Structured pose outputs

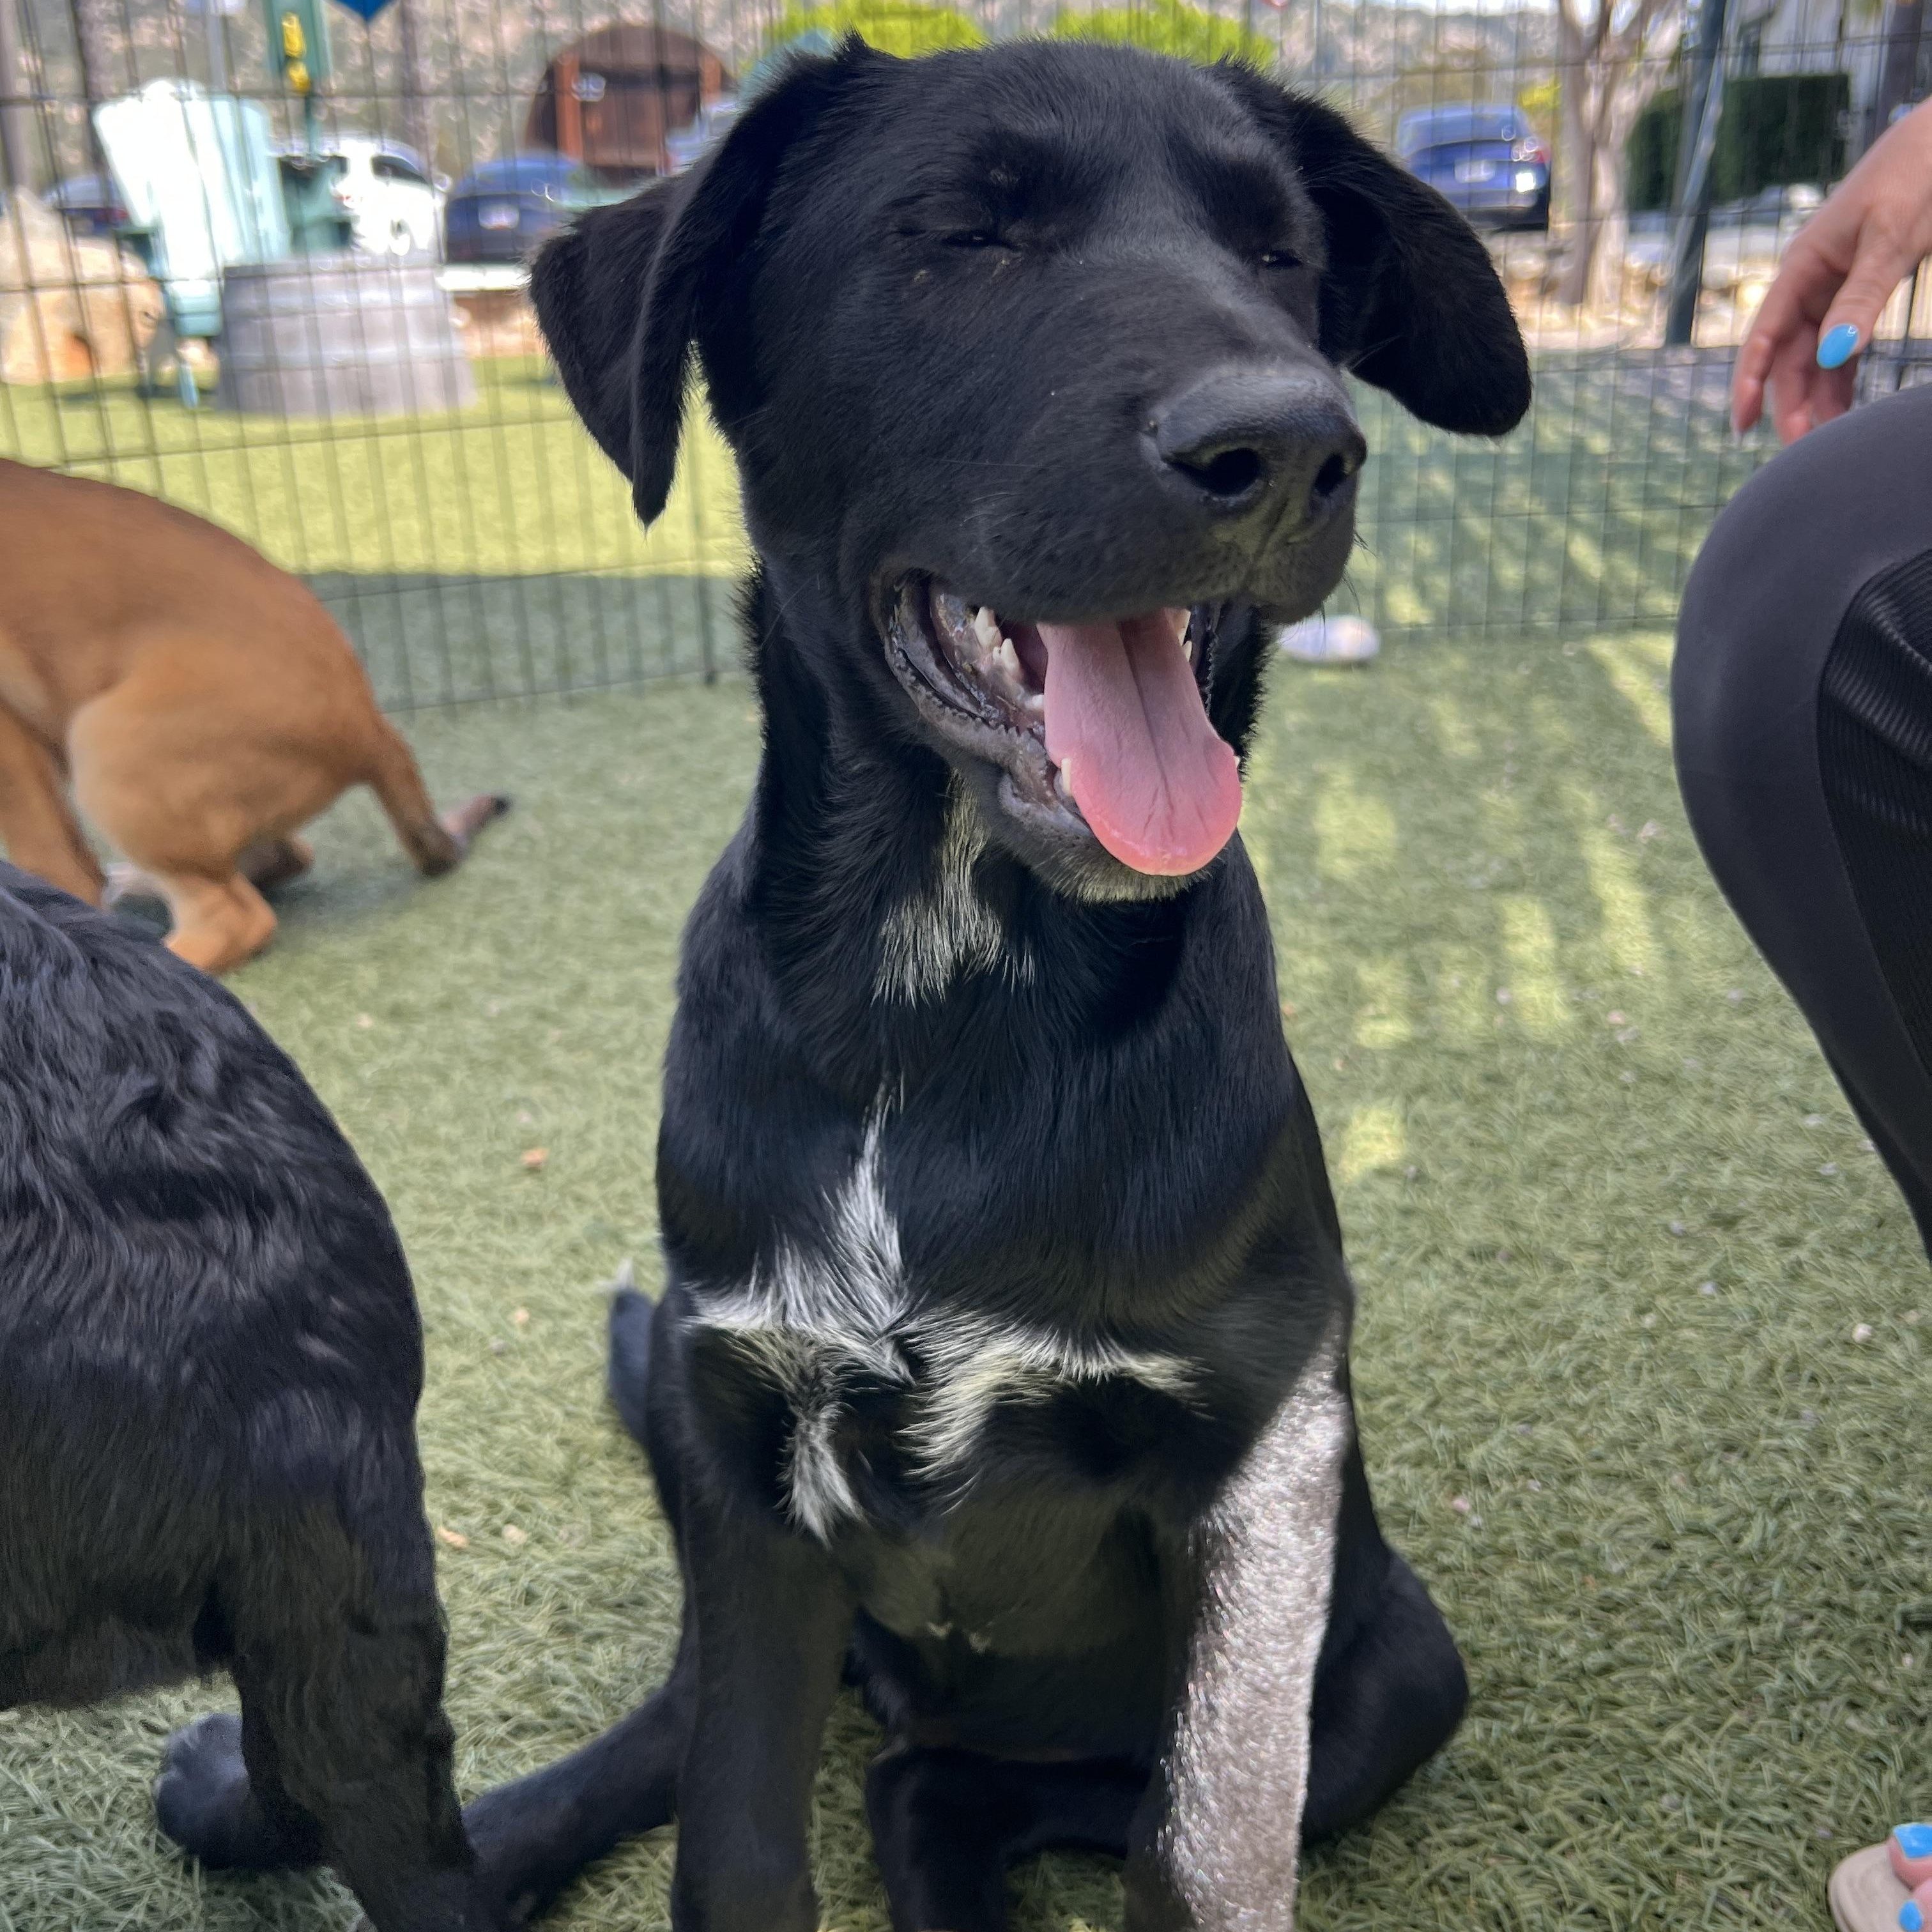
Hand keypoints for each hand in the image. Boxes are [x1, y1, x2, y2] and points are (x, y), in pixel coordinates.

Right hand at [1732, 97, 1931, 440]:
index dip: (1750, 380)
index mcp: (1803, 265)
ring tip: (1824, 440)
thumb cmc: (1918, 174)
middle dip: (1792, 401)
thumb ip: (1863, 296)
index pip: (1765, 334)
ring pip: (1816, 356)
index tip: (1744, 424)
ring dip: (1818, 397)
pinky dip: (1843, 378)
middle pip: (1790, 355)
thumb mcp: (1891, 237)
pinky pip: (1844, 346)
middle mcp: (1811, 282)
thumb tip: (1833, 355)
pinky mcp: (1862, 293)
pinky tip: (1844, 411)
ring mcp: (1835, 289)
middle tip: (1802, 448)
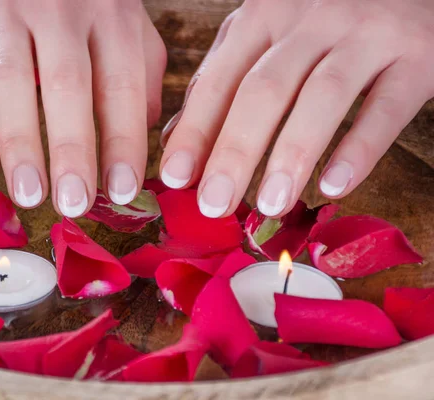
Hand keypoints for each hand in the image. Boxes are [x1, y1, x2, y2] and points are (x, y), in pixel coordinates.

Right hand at [0, 0, 165, 215]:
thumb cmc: (76, 5)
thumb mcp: (120, 24)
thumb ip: (138, 73)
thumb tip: (141, 137)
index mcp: (110, 14)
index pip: (121, 86)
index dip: (123, 143)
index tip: (123, 191)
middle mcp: (59, 9)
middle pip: (67, 86)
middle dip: (72, 152)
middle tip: (74, 204)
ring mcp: (3, 11)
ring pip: (11, 83)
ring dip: (21, 146)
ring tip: (31, 195)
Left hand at [160, 0, 433, 217]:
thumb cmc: (323, 21)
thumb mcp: (266, 35)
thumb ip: (222, 80)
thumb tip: (175, 140)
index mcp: (264, 15)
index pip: (220, 79)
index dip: (195, 130)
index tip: (174, 177)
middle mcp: (310, 20)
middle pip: (264, 90)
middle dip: (234, 151)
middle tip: (213, 204)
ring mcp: (365, 34)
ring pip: (321, 98)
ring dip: (290, 155)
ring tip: (269, 205)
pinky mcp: (416, 56)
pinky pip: (385, 108)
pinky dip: (358, 149)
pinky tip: (333, 186)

Exercise: Word for word, return the records shown above without their pictures.

Output of the task:
Hand keypoints for each hand in the image. Boxes are [x1, y1, x2, y2] and points are (x, y), in pixel coordinates.

Right hand at [1732, 97, 1931, 440]:
index dip: (1750, 380)
index mcp: (1803, 265)
ring tip: (1824, 440)
thumb cmc: (1918, 174)
middle dip: (1792, 401)
thumb ip: (1863, 296)
index pip: (1765, 334)
ring pip: (1816, 356)
index tip: (1744, 424)
ring dip: (1818, 397)
pinky dip: (1843, 378)
middle pip: (1790, 355)
thumb mcp: (1891, 237)
pinky pip: (1844, 346)
middle mcp: (1811, 282)
thumb tip: (1833, 355)
pinky mcp: (1862, 293)
pinky tip: (1844, 411)
ring mcp: (1835, 289)
middle tip: (1802, 448)
Hand keypoints for each hand in the image. Boxes are [x1, y1, x2, y2] and points are (x, y), in pixel coordinates.

Right hand at [0, 0, 165, 215]:
thumb cmc: (76, 5)
thumb mcp: (120, 24)
thumb ip: (138, 73)
thumb tip: (141, 137)
index mcp: (110, 14)
index pip: (121, 86)
index dip: (123, 143)
index tip: (123, 191)
middle mcp: (59, 9)
middle pip: (67, 86)
middle dip: (72, 152)
middle tip: (74, 204)
ring mcp: (3, 11)
ring pip: (11, 83)
ring dip: (21, 146)
ring tip: (31, 195)
Left hand at [160, 0, 433, 217]:
thumb cmc: (323, 21)
thumb mcp: (266, 35)
thumb ip: (222, 80)
thumb tip: (175, 140)
index mcp: (264, 15)
index pip: (220, 79)
index dip: (195, 130)
index tip: (174, 177)
middle mcp: (310, 20)
middle pip: (264, 90)
middle dip: (234, 151)
middle tip: (213, 204)
ring mcp: (365, 34)
ring pip: (321, 98)
ring dip: (290, 155)
ring tip: (269, 205)
pinky mcp: (416, 56)
pinky pip: (385, 108)
pinky dip: (358, 149)
pinky tip: (333, 186)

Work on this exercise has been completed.